Following our time with Bret, we ventured to Guthrie, OK where we met Edmond Bonjour, Director of the Oklahoma Ag Leadership Program. Edmond met us at WanderFolks Spirits, a distillery specializing in gin, whiskey, vodka and liqueur. Did you know that all bourbons are whiskey—but not all whiskeys are bourbon?? We didn’t! WanderFolks gets its name from all the folks that have “wandered in” from other ag industries. Distillery manager, Daryl Vencl, formerly with Winfield United, currently oversees a small staff that does small batch distilling using mostly corn, wheat, rye and barley. They currently have three labels that they’re selling under: Garden Club, Same Old Moses and Prairie Wolf. They have used a chef flavor database to help determine some of their botanical ingredients. They must be on the right track since they just re-turned from a major Spirits competition in San Francisco where they medaled with six of their products! Taste testing went very well and a few bottles returned to Minnesota!
Next we ventured to Stillwater where we had lunch and fine conversation with Bill and Shonna Richardson, co-owners of Persimmon Hill Farm and Bakery. We had 27 layer croissants filled with chicken salad that was incredible! Persimmon Hill grows much of their own produce on their farm and then produces end products in their commercial kitchen. They determined that people were not as willing to travel out of town to find their products, so last year they bought a building and are bringing the products into town instead. They are trellising blackberries, growing a number of fruit trees and harvesting honey as well.

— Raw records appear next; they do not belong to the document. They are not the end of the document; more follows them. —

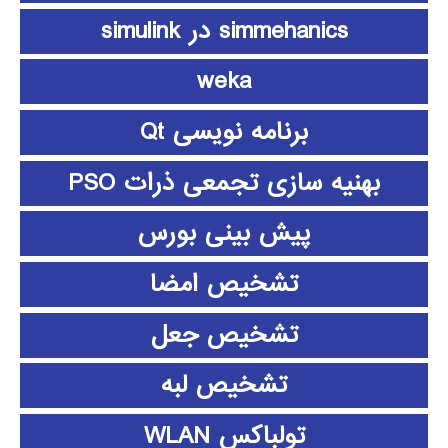
simmehanics در simulink
weka
برنامه نویسی Qt
بهنیه سازی تجمعی ذرات PSO
پیش بینی بورس
تشخیص امضا
تشخیص جعل
تشخیص لبه
تولباکس WLAN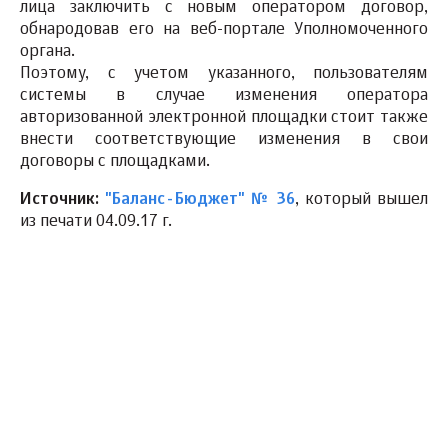
лица заключить с новым оператором договор,
обнародовав его на веб-портале Уполномоченного
органа.
Поэтому, с учетом указанного, пользователям
системы в случае изменения оператора
авторизованной электронной площадки стоит также
внести соответствующие изменения в свои
договоры с площадками.
Источник:
"Баланс-Бюджет" № 36
, который вышел
из печати 04.09.17 г.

Next we traveled to Oklahoma State University’s Food and Agricuture Products Center. There Chuck Willoughby gave us a great tour of the facility. Similar to Minnesota’s Agriculture Utilization and Research Institute, FAAPC helps fledgling ag businesses get a grounded start. They have put on a number of workshops detailing what all is entailed in starting an ag business. From 1500 people they’ve spoken to, approximately 10% have started a business with about a 60% success rate. Given that 50% of conventional start-ups fail in year one and 93% by year two, 60% looks great! When things were slower due to Covid, they got creative and helped back-fill for processors unable to keep up. They also worked with the Department of Corrections to make food that was consistently sized for the inmates so that fights didn’t break out over differences.
They work with companies to develop a business plan, research trademarks, explore good management practices and more. When asked what skills are in most need (other than money), Mr. Willoughby stated that people need tenacity to go the distance and to be open-minded enough to be able change direction quickly.
We rounded out the very busy day with a social with Oklahoma Ag Leaders at a nice Mexican restaurant in Stillwater. It was really nice to be able to connect with other leaders. Kim even got to visit with a previous co-worker! It’s a small world.